Saturday, December 9, 2017


NASA'S  Juno probe scanned this near IR false color  photo during its ninth orbit around Jupiter. The depth and detail is unprecedented.  At roughly ten miles per pixel,  the image shows shadows being cast on the lower cloud decks  by the grotesquely turbulent storms atop them. 

What it doesn't tell is the range and intensity of the physical conditions  it encompasses- the lowest depths of Jupiter's visible atmosphere experience  pressures higher  than the Earth's deepest oceans , and still deeper, but far from the gas giant's center, they surpass the temperature of the center of the earth.

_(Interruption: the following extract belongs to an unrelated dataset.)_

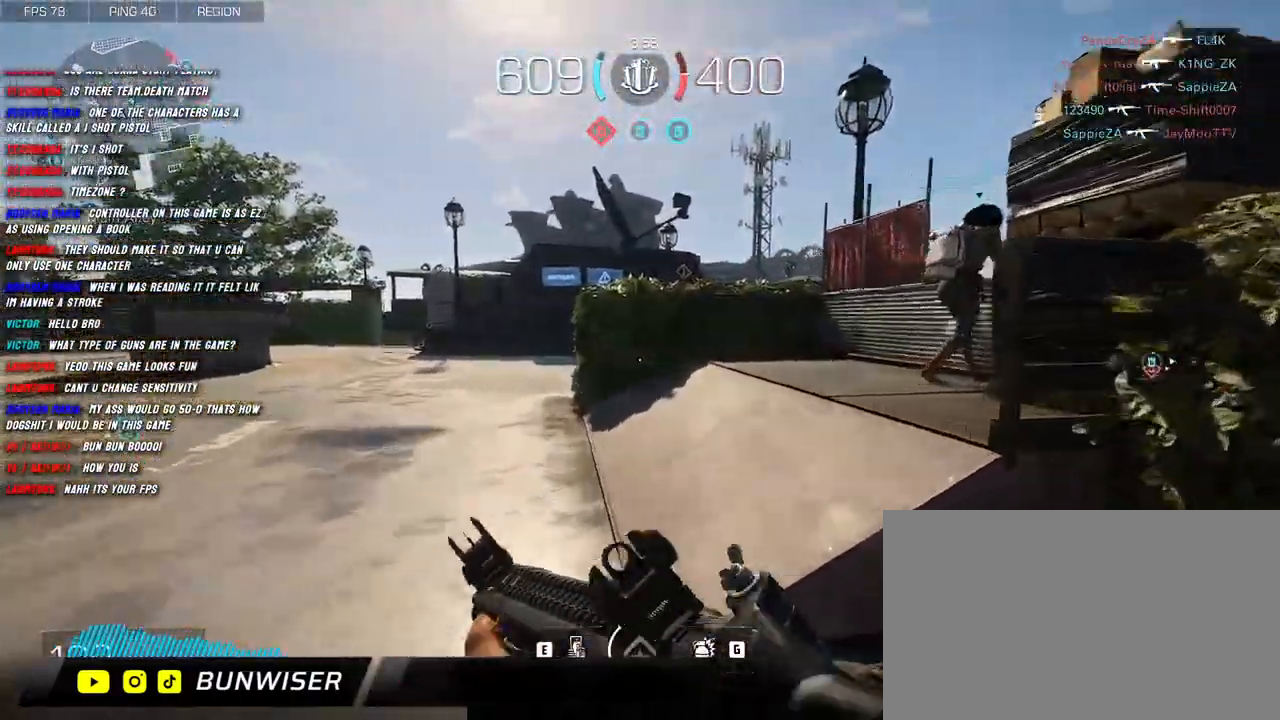
{"keys": ["shift", "w"], "mouse": [], "events": []}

Before long, a full pelt  Jovian climate model will  have to handle the hydrodynamics not just of cold gases but incandescent supercritical metallic hydrogen, and Lord knows what other pressure degenerate and metallically conductive  molecular species coexist with it in the ocean of  complexly alloyed supercritical fluids  convecting and swirling  in the depths below what this image reveals.  It took decades of effortto produce  the meerest speck of metallic hydrogen in a Harvard lab last year, and it only lasted for a few weeks before the diamond anvils compressing it to five million atmospheres exploded as a laser probed its optical properties.

Earthly climate modeling isn't easy, but the Jovian GCM builders have harder work in store- to understand the components of the atmosphere they are trying to model, their experimentalist colleagues must advance to even more daunting pressures and temperatures  in the lab.